Você provavelmente já tentou. Abre o ChatGPT, cola algo sobre o seu dia, talvez uma conversa difícil com o seu chefe ou alguma ansiedade sobre uma decisão que você vem evitando. Ele responde com cuidado. Faz uma pergunta de acompanhamento. Por um momento parece que você está falando com alguém que te entende.
Aí você fecha a aba.
Na semana seguinte você volta com algo novo, e o ChatGPT não faz ideia de quem você é. A situação do trabalho, a pessoa que está te estressando, aquele padrão que você notou mês passado. Tudo se foi. Você começa do zero de novo, explicando um contexto que já tinha explicado, e a conversa fica mais rasa por causa disso.
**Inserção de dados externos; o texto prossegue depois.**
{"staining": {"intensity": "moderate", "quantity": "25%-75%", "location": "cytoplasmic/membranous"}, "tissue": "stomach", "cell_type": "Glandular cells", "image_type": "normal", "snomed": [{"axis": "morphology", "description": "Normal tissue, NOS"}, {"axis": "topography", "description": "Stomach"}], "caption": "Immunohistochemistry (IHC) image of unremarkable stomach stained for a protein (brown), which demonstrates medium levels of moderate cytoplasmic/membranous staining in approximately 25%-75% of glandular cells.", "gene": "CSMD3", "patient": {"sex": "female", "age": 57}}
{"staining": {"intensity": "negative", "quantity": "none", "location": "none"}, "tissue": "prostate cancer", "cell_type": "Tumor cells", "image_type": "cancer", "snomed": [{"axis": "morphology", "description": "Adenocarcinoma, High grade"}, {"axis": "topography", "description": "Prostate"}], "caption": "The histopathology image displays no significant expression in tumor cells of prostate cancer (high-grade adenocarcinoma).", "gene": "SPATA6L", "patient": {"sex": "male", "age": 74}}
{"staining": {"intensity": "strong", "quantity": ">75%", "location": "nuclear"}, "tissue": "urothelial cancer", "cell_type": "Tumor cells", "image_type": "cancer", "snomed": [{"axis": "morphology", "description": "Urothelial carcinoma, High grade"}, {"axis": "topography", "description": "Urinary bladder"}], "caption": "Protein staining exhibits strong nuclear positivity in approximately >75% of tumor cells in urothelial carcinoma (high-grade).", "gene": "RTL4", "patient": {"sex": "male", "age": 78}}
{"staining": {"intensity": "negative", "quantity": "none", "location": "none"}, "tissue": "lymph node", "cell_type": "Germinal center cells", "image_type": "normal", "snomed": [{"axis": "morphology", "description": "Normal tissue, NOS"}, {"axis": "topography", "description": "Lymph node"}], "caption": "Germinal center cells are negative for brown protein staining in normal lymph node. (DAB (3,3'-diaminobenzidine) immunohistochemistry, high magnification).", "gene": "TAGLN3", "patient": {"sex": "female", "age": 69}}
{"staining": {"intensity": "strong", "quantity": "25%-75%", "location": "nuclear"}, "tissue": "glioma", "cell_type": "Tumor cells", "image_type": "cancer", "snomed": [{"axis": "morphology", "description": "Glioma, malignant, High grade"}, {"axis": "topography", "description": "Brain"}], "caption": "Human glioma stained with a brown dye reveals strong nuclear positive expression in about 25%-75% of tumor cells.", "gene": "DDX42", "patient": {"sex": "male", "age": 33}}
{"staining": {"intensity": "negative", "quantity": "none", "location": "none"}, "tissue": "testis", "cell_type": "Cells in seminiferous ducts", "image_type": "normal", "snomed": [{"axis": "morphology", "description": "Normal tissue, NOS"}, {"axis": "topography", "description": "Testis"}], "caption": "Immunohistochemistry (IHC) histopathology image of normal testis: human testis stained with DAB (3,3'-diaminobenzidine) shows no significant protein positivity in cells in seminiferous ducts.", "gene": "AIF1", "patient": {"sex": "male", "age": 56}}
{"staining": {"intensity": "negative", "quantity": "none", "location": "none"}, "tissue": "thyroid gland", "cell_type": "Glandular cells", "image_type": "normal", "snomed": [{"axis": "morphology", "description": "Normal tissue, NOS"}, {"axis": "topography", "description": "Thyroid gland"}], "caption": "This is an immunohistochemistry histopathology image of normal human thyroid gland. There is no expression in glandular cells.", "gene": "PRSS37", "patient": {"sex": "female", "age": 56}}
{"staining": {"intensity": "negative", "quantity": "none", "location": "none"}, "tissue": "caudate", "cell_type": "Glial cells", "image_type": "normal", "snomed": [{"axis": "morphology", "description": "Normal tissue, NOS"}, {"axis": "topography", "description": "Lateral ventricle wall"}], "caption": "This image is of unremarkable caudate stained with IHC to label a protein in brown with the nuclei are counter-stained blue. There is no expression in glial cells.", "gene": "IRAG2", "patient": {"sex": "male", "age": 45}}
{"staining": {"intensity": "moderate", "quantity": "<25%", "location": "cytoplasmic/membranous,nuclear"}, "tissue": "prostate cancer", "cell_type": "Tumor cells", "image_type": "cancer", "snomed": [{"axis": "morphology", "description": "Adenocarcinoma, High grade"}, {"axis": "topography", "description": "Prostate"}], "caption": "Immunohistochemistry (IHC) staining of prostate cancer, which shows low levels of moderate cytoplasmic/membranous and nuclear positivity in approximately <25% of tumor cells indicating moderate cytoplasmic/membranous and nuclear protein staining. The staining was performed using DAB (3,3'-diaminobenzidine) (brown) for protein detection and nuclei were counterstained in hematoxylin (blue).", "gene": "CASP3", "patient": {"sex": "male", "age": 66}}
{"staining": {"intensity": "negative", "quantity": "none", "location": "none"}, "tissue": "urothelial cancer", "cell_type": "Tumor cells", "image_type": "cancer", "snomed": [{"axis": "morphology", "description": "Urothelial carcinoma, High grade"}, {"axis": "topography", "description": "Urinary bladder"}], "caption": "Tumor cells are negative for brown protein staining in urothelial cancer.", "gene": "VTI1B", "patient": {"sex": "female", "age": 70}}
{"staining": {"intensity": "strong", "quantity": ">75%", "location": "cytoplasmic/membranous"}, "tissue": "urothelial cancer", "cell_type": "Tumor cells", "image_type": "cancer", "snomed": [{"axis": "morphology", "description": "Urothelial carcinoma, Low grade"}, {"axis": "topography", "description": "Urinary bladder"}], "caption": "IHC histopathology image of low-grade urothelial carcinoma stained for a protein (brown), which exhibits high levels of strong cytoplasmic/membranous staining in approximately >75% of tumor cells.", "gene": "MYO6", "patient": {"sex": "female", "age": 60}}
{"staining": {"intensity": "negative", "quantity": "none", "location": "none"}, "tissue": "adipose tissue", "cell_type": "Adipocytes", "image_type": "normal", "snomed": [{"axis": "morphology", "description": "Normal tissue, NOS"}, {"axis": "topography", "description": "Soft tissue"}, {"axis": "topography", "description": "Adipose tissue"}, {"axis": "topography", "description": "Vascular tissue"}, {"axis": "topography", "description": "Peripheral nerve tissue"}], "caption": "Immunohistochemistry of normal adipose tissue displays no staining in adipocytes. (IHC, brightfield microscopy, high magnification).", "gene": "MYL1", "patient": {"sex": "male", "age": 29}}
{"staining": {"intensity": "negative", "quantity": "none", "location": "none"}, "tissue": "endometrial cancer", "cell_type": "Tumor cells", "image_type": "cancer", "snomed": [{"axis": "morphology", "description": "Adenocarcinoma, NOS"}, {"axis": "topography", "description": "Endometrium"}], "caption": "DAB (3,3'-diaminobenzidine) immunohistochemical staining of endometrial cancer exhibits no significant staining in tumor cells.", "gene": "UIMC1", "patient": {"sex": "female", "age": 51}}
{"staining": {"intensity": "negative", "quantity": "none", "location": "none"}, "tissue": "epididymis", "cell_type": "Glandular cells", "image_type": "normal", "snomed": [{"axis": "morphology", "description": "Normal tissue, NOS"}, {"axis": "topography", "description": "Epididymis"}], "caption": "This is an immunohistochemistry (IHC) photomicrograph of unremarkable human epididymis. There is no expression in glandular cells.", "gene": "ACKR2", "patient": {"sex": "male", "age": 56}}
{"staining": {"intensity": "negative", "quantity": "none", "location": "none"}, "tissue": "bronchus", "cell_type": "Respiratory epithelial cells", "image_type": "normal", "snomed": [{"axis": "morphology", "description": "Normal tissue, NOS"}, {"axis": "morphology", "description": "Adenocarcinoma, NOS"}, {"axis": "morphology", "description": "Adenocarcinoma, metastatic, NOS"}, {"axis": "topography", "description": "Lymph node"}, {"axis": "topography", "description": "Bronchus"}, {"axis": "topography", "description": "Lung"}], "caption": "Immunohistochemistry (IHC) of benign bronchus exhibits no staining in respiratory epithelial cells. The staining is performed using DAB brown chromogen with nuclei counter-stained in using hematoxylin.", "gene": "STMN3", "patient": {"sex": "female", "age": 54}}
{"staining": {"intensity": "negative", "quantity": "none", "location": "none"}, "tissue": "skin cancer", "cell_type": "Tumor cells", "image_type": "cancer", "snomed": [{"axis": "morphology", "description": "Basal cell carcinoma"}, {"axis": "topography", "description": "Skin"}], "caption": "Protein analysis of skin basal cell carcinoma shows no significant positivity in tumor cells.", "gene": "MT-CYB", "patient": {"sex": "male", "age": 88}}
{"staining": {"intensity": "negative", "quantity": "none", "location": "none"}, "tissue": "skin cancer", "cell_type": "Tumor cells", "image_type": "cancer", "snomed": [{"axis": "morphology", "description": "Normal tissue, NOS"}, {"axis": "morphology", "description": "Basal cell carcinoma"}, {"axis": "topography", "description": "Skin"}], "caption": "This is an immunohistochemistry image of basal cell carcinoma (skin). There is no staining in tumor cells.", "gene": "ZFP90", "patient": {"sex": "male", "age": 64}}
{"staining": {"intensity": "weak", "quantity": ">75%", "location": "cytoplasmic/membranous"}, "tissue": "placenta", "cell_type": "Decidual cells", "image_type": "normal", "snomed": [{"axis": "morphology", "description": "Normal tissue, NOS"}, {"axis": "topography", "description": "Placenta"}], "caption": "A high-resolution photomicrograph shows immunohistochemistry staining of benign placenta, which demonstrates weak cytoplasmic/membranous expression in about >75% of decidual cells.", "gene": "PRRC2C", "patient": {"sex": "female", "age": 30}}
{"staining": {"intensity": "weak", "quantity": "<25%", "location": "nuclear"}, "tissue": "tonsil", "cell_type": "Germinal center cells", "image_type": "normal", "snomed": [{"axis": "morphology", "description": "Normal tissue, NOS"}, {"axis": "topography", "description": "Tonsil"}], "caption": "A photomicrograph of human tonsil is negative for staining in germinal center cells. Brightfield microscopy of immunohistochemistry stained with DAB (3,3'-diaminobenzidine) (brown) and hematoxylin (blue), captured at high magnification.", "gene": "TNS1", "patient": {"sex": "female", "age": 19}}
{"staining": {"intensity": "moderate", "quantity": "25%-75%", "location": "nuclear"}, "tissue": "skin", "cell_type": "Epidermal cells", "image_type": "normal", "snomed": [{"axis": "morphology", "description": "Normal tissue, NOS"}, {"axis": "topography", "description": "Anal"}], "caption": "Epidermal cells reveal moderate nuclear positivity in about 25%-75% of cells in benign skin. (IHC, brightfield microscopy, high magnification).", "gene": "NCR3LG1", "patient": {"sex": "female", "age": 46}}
Não acho que o ChatGPT seja ruim para journaling. Eu mesmo já usei. Mas existe uma distância entre "uma boa conversa única" e "uma ferramenta que te ajuda a se entender ao longo do tempo", e essa distância é maior do que a maioria das pessoas imagina.
O que o ChatGPT faz bem
Deixa eu dar o crédito onde é devido. O ChatGPT é um parceiro de pensamento genuinamente bom para uma única sessão.
Dan Shipper escreveu sobre isso lá em 2023, chamando o ChatGPT de "o melhor diário que já usei". E eu entendo. Ele faz perguntas de acompanhamento melhores do que uma página em branco jamais fará. Consegue assumir papéis diferentes: ouvinte compassivo, parceiro de reflexão, alguém que questiona as suas suposições. Está disponível às 3h da manhã quando você não consegue dormir e a sua cabeça não para. Sem precisar marcar horário.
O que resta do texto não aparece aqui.